Rather, its purpose is to _enact_ the architecture. A dependency is something we need in order to perform
the task at hand, yet essence of a dependency lies outside the scope and relates to concerns beyond and theme
of this actual task. A naïve functional approach -- pass everything you need as argument -- would be as harmful
as thoughtlessly manipulating some off-site data to fit current needs. The local function would be splendid,
strict and referentially transparent -- yet anyone using it would be infected with issues of tangling and
tight coupling. As remedy, a _global context_ can be introduced, which works well as long as this global
context does not exhibit any other state than ``being available''. The root of those problems however
lies in the drive to conceive matters simpler as they are.

- collaboration typically leads to indirect mutual dependency.
  We can only define precisely _what is required locally,_ and then _pull our requirements_ on demand.
- a given local action can be part of a process, or a conversation or interaction chain, which in turn
  might originate from various, quite distinct contexts. At _that level,_ we might find a simpler structure
  to hinge questions of lifecycle on.

In Lumiera we encounter both these kinds of circumstances. On a global level, we have a simple and well defined
order of dependencies, cast into link:{ldoc}/design/architecture/Subsystems.html[Subsystem relations].
We know e.g. that mutating changes to the session can originate from scripts or from UI interactions.
It suffices thus, when the _leading subsystem_ (the UI or the script runner) refrains from emitting any further
external activities, _prior_ to reaching that point in the lifecycle where everything is ``basically set''.
Yet however self evident this insight might be, it yields some unsettling and challenging consequences:
The UI _must not assume_ the presence of specific data structures within the lower layers, nor is it allowed to
``pull'' session contents as a dependency while starting up.
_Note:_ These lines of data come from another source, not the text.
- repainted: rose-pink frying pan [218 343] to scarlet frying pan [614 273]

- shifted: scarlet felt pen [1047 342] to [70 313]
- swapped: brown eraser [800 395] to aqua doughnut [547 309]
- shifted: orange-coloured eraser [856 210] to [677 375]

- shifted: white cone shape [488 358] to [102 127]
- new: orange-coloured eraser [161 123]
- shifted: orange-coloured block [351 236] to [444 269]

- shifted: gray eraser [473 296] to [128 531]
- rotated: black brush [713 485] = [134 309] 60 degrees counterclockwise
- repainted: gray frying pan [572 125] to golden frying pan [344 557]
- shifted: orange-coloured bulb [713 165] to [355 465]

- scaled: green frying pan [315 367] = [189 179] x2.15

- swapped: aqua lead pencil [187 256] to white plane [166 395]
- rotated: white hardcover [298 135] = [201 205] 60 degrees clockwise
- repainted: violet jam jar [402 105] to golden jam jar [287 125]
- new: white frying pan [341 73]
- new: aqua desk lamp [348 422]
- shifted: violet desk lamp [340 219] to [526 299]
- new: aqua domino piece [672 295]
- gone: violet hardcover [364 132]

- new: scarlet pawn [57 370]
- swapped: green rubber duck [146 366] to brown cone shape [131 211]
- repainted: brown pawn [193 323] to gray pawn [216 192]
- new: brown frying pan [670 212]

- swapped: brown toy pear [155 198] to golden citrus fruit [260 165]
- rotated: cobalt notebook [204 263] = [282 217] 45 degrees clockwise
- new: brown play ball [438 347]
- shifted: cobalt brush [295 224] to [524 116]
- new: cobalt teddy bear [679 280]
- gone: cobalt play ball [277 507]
Rather the UI-Layer is bound to bootstrap itself into
completely usable and operative state, without the ability to attach anything onto existing tangible content structures.
This runs completely counter common practice of UI programming, where it is customary to wire most of the
application internals somehow directly below the UI ``shell''. Rather, in Lumiera the UI must be conceived
as a _collection of services_ -- and when running, a _population request_ can be issued to fill the prepared
UI framework with content. This is Inversion-of-Control at work.